American Social on Sand Lake Road in Orlando has come up with two very different ways to accompany the incredible egg:

RECIPE 1: Brunch in the Keys

  • Serves 1 
  • 5 oz. shrimp cake
  • 1 poached egg
  • 2 oz. green goddess
  • 1 oz. hollandaise
  • Pinch of microgreens 

Shrimp Cake:

  • 1/2 lb raw shrimp, peeled and deveined 
  • 1 slice of firm white bread — no crust and cut in 1/4-inch pieces 
  • 1/2 onion, diced 
  • 1 tbsp cilantro 
  • 1 jalapeño pepper, seeded and minced 
  • 2 garlic cloves, minced 
  • 1 large egg, beaten 
  • 1 tsp turmeric powder 
  • 2 tsp cumin 
  • 2 tsp fresh lemon juice 
  • 1 tsp salt 
  • 1/3 cup bread crumbs 


1. Place the shrimp in a robe coupe or food processor. Pulse until coarsely chopped (about 3 to 5 seconds). 

2. Transfer the shrimp to a large bowl and add all remaining ingredients. Stir gently to combine. 

3. Form the shrimp mixture into a patty. 

4. Heat olive oil in a large pan over medium high heat. Add the shrimp patty and cook for 4 to 5 minutes on each side or until golden brown. 


  • 2 egg yolks 
  • 8 tbsp melted unsalted butter 
  • 1/4 tsp siracha sauce 
  • 1/4 tsp salt and pepper 
  • 1/8 tbsp lemon juice 
  • 1/8 tsp white vinegar 


1. Vigorously whisk the egg yolks until thickened.

2. Add sriracha, salt and pepper, lemon juice, and white vinegar, then mix. 

3. Slowly incorporate the melted butter until the sauce is thickened and doubled in volume.  

To plate, drizzle Green Goddess sauce on the plate, then place the shrimp cake on top. Top the shrimp cake with a poached egg and hollandaise. Garnish with a pinch of Microgreens. Enjoy! 

RECIPE 2: Country Biscuits & Gravy

  • Serves 1
  • 2 med biscuit 
  • Homemade sausage gravy (ingredients below) 
  • 2 large eggs, cooked your way
  • 1 tsp chopped chives

Sausage Gravy:

  • 2 lbs. Ground Pork
  • 1 tbsp paprika
  • 1 tbsp salt and pepper
  • 1 tbsp sage, chopped 
  • 1 tbsp thyme, chopped
  • 1 tsp garlic, chopped
  • 1/2 cup all-purpose flour 
  • 2 cups heavy cream
  • 1/4 cup olive oil   


1. We like to make our biscuits from scratch at American Social, but for those at home, I recommend using refrigerated jumbo buttermilk biscuits. Bake using the instructions on the container. 

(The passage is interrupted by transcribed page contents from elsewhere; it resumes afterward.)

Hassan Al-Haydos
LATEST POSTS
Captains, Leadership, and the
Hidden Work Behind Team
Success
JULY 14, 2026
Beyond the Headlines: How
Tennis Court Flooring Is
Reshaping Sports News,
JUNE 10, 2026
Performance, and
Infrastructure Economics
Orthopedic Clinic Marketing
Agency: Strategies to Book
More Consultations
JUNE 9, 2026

2. While the biscuits cook, prepare the sausage gravy. Start by combining the ground pork with the salt and pepper, sage, thyme, paprika, and garlic. Heat olive oil in a large pan and sauté the pork. 

3. Once brown, gradually add the all-purpose flour and heavy cream. Cook for 5 minutes to let the flavors mingle. Add more salt and pepper to taste. 

4. Prepare the eggs any style you wish. 

5. To plate, place the biscuits on the plate first. Top with a generous amount of sausage gravy, followed by your eggs. Garnish with chopped chives. Enjoy!